1) How far you get in the alloted time.
2) Code optimisations.
3) Code reusability.
4) Code readability.

Some hints; 

1) Take regulaer berak (at least 5 minutes every hour) or changes in activity
2) Avoiding awkward, static postures by regularly changing position
3) Getting up and moving or doing stretching exercises
4) Avoiding eye fatigue by changing focus or blinking from time to time 

In [38]:
import gym
import torch
import numpy 
import torch.nn as nn
import torch.nn.functional as F
import torch.optim as optim
from torch.distributions import Categorical

# Part 1: PPO

- Implement a vanilla PPO learning agent and train it on 'acrobot-v1'.

In [44]:
learning_rate = 0.00005
gamma = 0.98
lmbda = 0.95

#extra-hyperparameter
eps_clip = 0.1
K_epoch = 3

class PPO(nn.Module):
    def __init__(self):
        super(PPO, self).__init__()
        self.prep_data = []
        self.function1   = nn.Linear(6,256)
        self.function_pi = nn.Linear(256,3)
        self.function_v  = nn.Linear(256,1)
        self.optimizer = optim.Adam(self.parameters(), lr=learning_rate)

    def pi(self, x, softmax_dim = 0):
        x = F.relu(self.function1(x))
        x = self.function_pi(x)
        prob = F.softmax(x, dim=softmax_dim)
        return prob
    
    def v(self, x):
        x = F.relu(self.function1(x))
        v = self.function_v(x)
        return v
      
    def put_data(self, transition):
        self.data.append(transition)
        
    def make_batch(self):
        s_lst, a_lst, r_lst, s_prime_lst, prob_a_lst, done_lst = [], [], [], [], [], []
        for transition in self.prep_data:
            s, a, r, s_prime, prob_a, done = transition
            
            s_lst.append(s)
            a_lst.append([a])
            r_lst.append([r])
            s_prime_lst.append(s_prime)
            prob_a_lst.append([prob_a])
            done_mask = 0 if done else 1
            done_lst.append([done_mask])
            
        s,a,r,s_prime,done_mask, prob_a = torch.tensor(s_lst, dtype=torch.float), torch.tensor(a_lst), \
                                          torch.tensor(r_lst), torch.tensor(s_prime_lst, dtype=torch.float), \
                                          torch.tensor(done_lst, dtype=torch.float), torch.tensor(prob_a_lst)
        self.prep_data = []
        return s, a, r, s_prime, done_mask, prob_a
        
    def train_net(self):
        s, a, r, s_prime, done_mask, prob_a = self.make_batch()

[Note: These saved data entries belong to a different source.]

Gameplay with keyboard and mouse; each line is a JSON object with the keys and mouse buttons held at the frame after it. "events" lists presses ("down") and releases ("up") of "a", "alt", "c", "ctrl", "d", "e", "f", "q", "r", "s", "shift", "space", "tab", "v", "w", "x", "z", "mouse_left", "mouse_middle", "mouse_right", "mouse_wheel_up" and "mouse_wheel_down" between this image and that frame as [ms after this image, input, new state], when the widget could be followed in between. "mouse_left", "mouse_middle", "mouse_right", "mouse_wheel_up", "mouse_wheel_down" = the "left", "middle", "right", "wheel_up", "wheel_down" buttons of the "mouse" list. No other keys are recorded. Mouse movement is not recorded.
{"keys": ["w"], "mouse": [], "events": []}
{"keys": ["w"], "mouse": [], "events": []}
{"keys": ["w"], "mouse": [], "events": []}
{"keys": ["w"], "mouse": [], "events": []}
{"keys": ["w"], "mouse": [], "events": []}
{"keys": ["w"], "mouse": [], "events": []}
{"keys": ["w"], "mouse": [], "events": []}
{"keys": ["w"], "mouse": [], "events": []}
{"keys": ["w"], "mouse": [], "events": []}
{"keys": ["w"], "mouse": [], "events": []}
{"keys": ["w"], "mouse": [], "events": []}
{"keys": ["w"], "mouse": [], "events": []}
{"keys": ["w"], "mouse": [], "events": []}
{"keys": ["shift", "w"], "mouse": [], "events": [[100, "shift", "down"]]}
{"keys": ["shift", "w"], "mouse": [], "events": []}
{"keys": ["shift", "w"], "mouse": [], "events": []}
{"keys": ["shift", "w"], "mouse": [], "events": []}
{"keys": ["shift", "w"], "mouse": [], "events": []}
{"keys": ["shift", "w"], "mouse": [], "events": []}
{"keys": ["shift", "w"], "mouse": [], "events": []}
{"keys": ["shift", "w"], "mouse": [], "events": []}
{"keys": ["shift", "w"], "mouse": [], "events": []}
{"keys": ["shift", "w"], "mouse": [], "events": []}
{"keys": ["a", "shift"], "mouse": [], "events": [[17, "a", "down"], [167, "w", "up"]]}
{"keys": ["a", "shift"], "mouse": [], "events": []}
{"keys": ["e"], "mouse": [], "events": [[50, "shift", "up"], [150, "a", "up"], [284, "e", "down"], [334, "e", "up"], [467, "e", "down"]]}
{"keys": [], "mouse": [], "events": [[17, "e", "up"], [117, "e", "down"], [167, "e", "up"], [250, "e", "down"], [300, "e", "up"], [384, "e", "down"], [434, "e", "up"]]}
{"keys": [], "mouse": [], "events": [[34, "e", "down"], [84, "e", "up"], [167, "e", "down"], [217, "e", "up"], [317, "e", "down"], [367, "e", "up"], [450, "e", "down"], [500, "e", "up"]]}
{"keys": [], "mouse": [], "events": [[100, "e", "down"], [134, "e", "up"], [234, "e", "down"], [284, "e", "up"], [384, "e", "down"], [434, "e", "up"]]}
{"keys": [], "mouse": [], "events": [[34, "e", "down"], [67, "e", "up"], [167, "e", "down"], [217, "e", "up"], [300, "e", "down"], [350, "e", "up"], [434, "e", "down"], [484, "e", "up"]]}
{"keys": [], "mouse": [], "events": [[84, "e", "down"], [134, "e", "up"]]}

        for i in range(K_epoch):
            td_target = r + gamma * self.v(s_prime) * done_mask
            delta = td_target - self.v(s)
            delta = delta.detach().numpy()

            advantage_lst = []
            advantage = 0.0
            for delta_t in delta[::-1]:
                advantage = gamma * lmbda * advantage + delta_t[0]
                advantage_lst.append([advantage])
            advantage_lst.reverse()
            advantage = torch.tensor(advantage_lst, dtype=torch.float)

            pi = self.pi(s, softmax_dim=1)
            pi_a = pi.gather(1,a)
            ratio = torch.exp(torch.log(pi_a) - torch.log(prob_a))  # a/b == exp(log(a)-log(b))

            surr1 = ratio * advantage
            surr2 = torch.clamp(ratio, 1-eps_clip, 1+eps_clip) * advantage
            loss = -torch.min(surr1, surr2) + F.smooth_l1_loss(self.v(s) , td_target.detach())

            self.optimizer.zero_grad()
            loss.mean().backward()
            self.optimizer.step()


In [46]:
def main():
    env = gym.make('Acrobot-v1')
    model = PPO()
    score = 0.0
    print_interval = 200

    for n_epi in range(10000):
        s = env.reset()
        done = False
        
        test_a = 0
        mn_a = 1000
        
        while not done:
            for t in range(20):
                prob = model.pi(torch.from_numpy(s).float())
                m = Categorical(prob)
                a = m.sample().item()
#                 env.render()
                s_prime, r, done, info = env.step(a)
                test_a = max(test_a, a)
                mn_a = min(mn_a, a)

                model.prep_data.append((s, a, r/100.0, s_prime, prob[a].item(), done))
                s = s_prime

                score += r
                if done:
                    break

            model.train_net()

        if n_epi%print_interval==0 and n_epi!=0:
            print("# of episode :{}, avg score : {:.1f}".format(n_epi, score/print_interval))
            score = 0.0

    env.close()

if __name__ == '__main__':
    main()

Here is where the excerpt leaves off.